Page excerpt:
++++

What does Sola Scriptura mean?

Sola Scriptura. Scripture alone. Many people use this to describe their faith. Here, we take a look at what that actually means and why its practical implementation is impossible without Divine Assistance.

Let’s take a look at one of the most talked about verses in all of Scripture. In modern circles, we tend to treat the English as authoritative. The verse below, John 1:1, is steeped in mysticism and theology.

1 In the beginning was the Word, and the Word was with God, and the Word was God.

Many people tend to trust the English and assume that it’s all that the verse says. The Greek however, says the same and much much more.

1 Ἐν ἀρχῇ ἦν ὁ Λόγος, καὶ ὁ Λόγος ἦν πρὸς τὸν Θεόν, καὶ Θεὸς ἦν ὁ Λόγος.

Let’s take a look at these words.

  • Ἐν: In
  • ἀρχῇ: This word can mean “beginning” and also functions as a noun referring to a ruler’s tenure. Currently, the US is under the ἀρχῇ of Donald Trump.
  • ἦν: Most translators interpret this as “was” but ἦν can also refer to an in progress or yet-to-be-completed action. For instance, the NBA playoffs have started but they are still underway.
  • ὁ Λόγος: The Word.
  • πρὸς: Multiple meanings. This can mean “with”, “toward” or “oriented to.”
  • τὸν Θεόν: Of God, with God, from God. Flowing from God.

Given what we know about the wording, I could make a solid argument that the verse below is also an accurate translation. The typical English isn’t necessarily wrong — but there are additional layers of meaning that don’t always come through the translation.

In the beginning rules the Word and the Word was and is with God and God was and is the Word.

In both the traditional rendering and in my translation above, we’re still not actually looking at the text. We’re looking at a text with intentional casing, segmentation and punctuation. If you believe in the text alone, you must strip away the Anglican tradition that renders the verse in English. Then, you need to strip away the Byzantine tradition which adds segmentation, accenting/breath marks and punctuation. What you’re left with looks something like the snippet below. Fair warning, this is my own reconstruction — I do not have access to John’s original text and you probably don’t either.

++++

Data listing:
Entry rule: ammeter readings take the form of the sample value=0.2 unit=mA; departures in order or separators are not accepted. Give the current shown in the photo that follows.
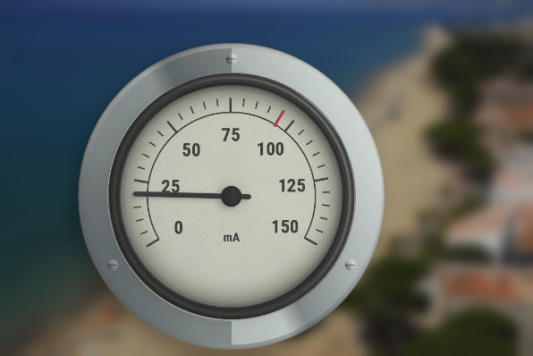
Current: value=20 unit=mA
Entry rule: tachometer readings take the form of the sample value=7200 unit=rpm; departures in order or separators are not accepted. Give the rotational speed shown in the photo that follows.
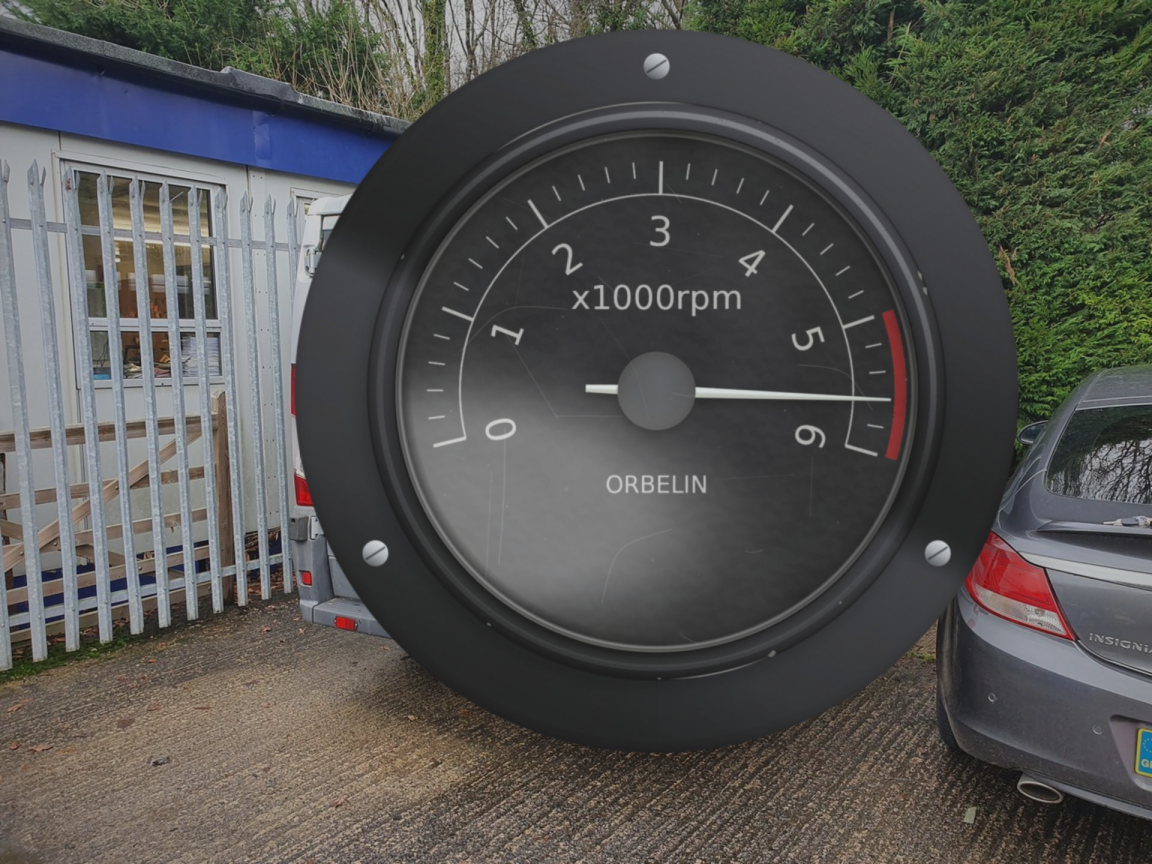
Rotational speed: value=5600 unit=rpm
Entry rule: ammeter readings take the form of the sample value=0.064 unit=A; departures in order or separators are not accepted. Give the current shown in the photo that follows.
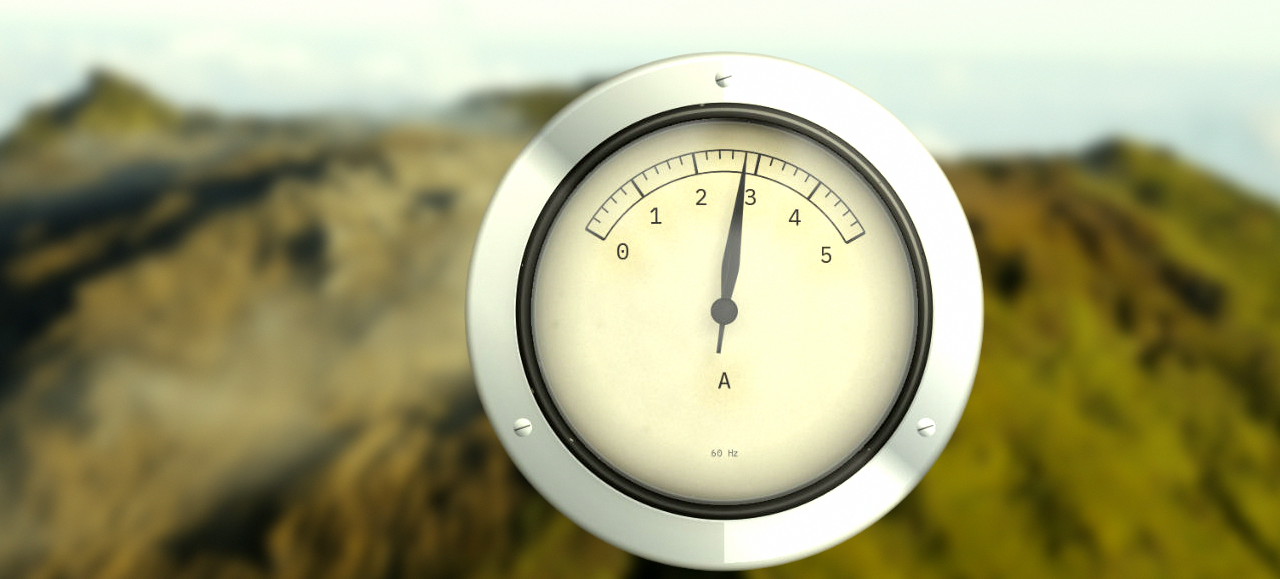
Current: value=2.8 unit=A
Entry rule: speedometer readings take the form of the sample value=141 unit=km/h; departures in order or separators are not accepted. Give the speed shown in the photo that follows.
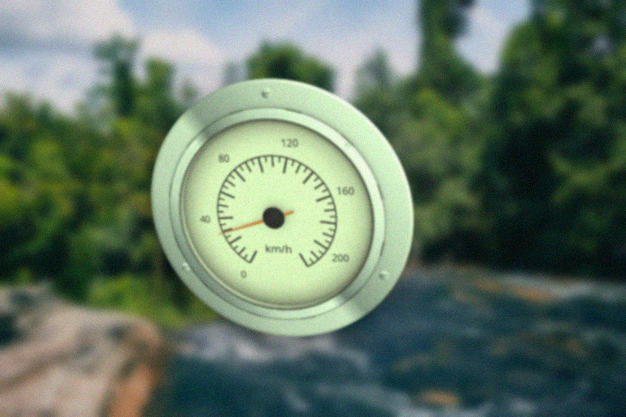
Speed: value=30 unit=km/h
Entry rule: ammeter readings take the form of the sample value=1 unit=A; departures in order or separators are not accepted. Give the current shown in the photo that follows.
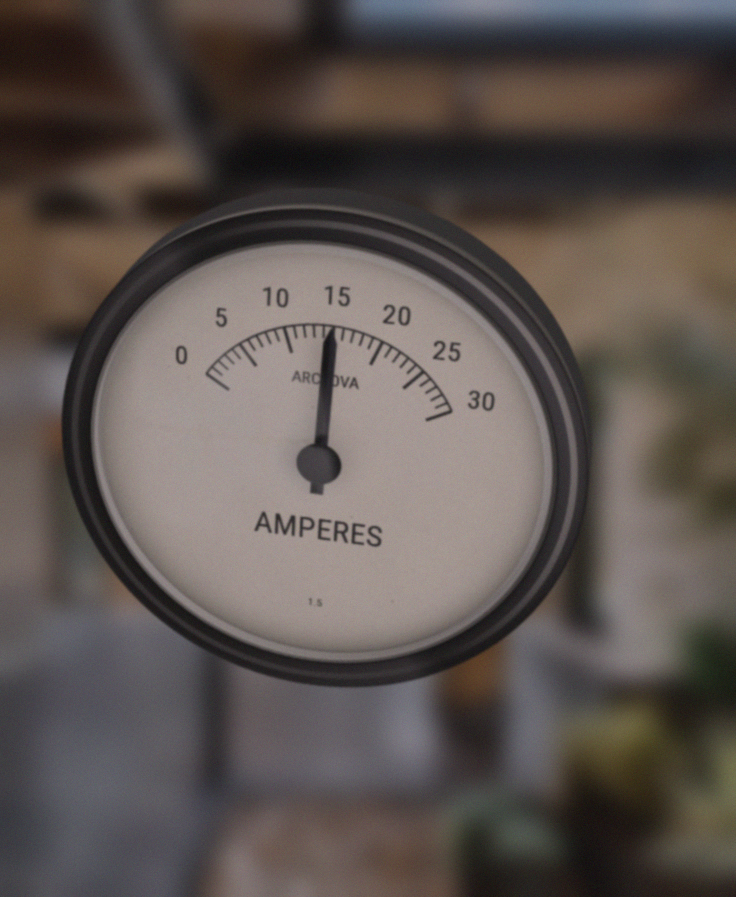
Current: value=15 unit=A
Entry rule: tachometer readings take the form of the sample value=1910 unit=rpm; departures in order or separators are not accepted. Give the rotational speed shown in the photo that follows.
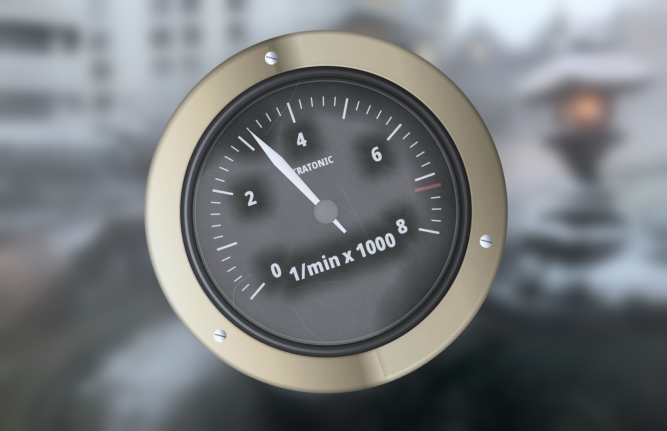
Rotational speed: value=3200 unit=rpm
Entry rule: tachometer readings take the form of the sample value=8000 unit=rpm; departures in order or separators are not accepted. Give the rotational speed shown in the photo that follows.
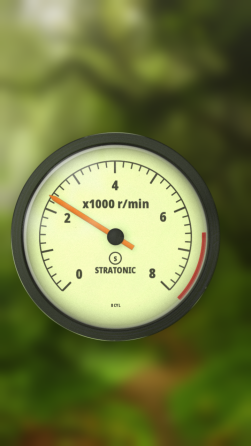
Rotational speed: value=2300 unit=rpm
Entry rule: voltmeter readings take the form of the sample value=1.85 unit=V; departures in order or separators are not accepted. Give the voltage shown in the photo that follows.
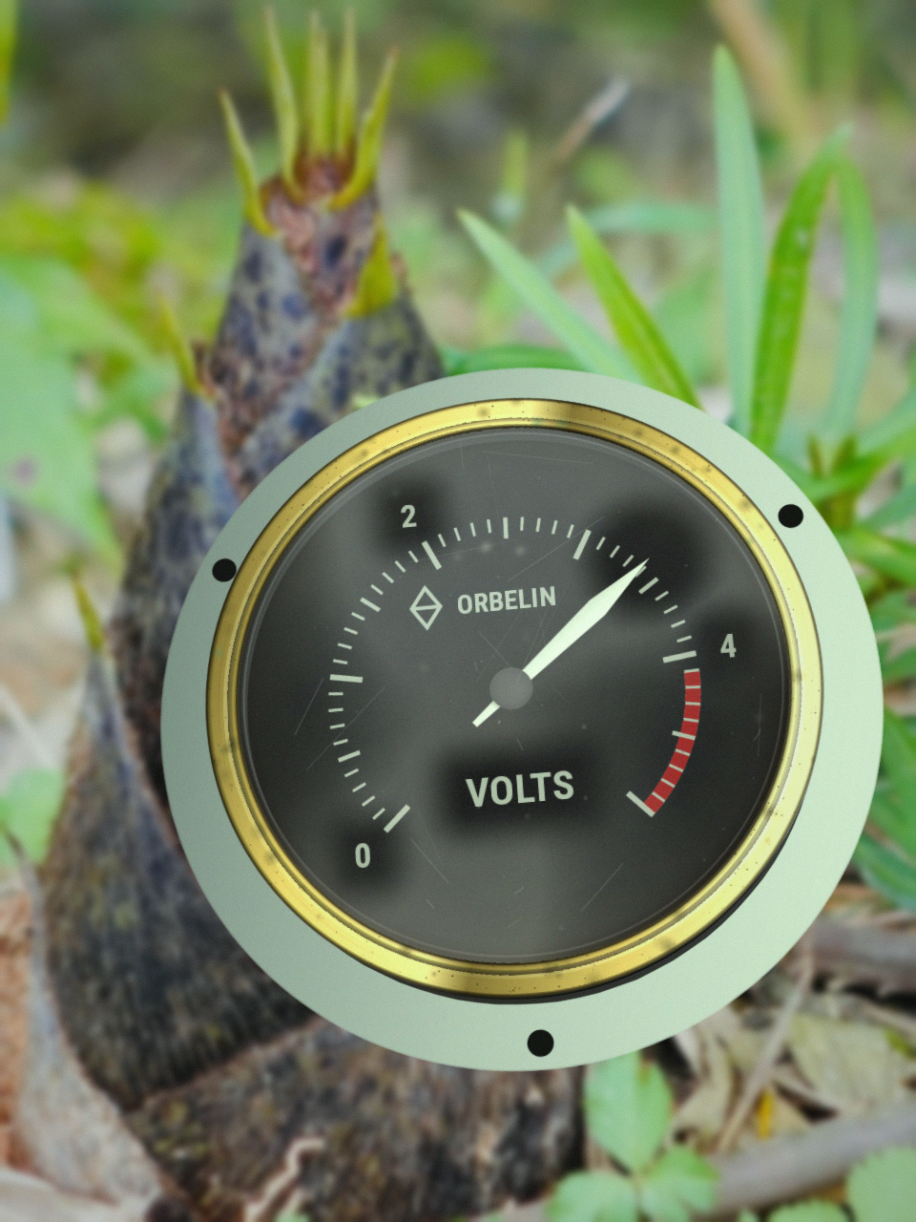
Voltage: value=3.4 unit=V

++++

Actions to take:
- 1) Reproduce part of the Sola Scriptura article word for word, beginning at "Let’s take a look at these" and stopping after "is the Word.".
- 2) Carry the Sola Scriptura article forward from its final sentence.

Answers to the problems:
- 1)
Let’s take a look at these words.

  • Ἐν: In
  • ἀρχῇ: This word can mean “beginning” and also functions as a noun referring to a ruler’s tenure. Currently, the US is under the ἀρχῇ of Donald Trump.
  • ἦν: Most translators interpret this as “was” but ἦν can also refer to an in progress or yet-to-be-completed action. For instance, the NBA playoffs have started but they are still underway.
  • ὁ Λόγος: The Word.
  • πρὸς: Multiple meanings. This can mean “with”, “toward” or “oriented to.”
  • τὸν Θεόν: Of God, with God, from God. Flowing from God.

Given what we know about the wording, I could make a solid argument that the verse below is also an accurate translation. The typical English isn’t necessarily wrong — but there are additional layers of meaning that don’t always come through the translation.

In the beginning rules the Word and the Word was and is with God and God was and is the Word.

- 2)
ΕΝΑΡΧΗΗΝΟΛΟΓΟΣΚΑΙΟΛΟΓΟΣΗΝΠΡΟΣΤΟΝΘΕΟΝΚΑΙΘΕΟΣΗΝΟΛΟΓΟΣ

This is called scriptio continua — no spaces, no punctuation, just a continuous script meant to be read aloud. Scripture alone with zero distortion from interpretation. Sit with that for a minute.

Can you read this line and honestly say, “The text is clear”? I know I couldn’t make such a statement.

The second you trust segmentation, you’re accepting guiding tradition. Once you accept the English, you’re accepting William Tyndale’s interpretation and that of his contemporaries. By simply reading the KJV, you’re accepting the tradition of Byzantium as authoritative before the act of translation. You’re not reading Scripture alone. You are reading a targum produced on good faith with meaningful intentions. You’ve still got a magisterium, it’s just selective — Byzantine when it’s convenient and Anglican when it’s not.

Wait…so is tradition bad?

Of course not! Scripture was never meant to be read without guidance. For clarity, I am a Catholic. However, I’m not telling you to be. I want you to express your beliefs however God has given them to you. Faith is a gift that not everyone is lucky enough to receive.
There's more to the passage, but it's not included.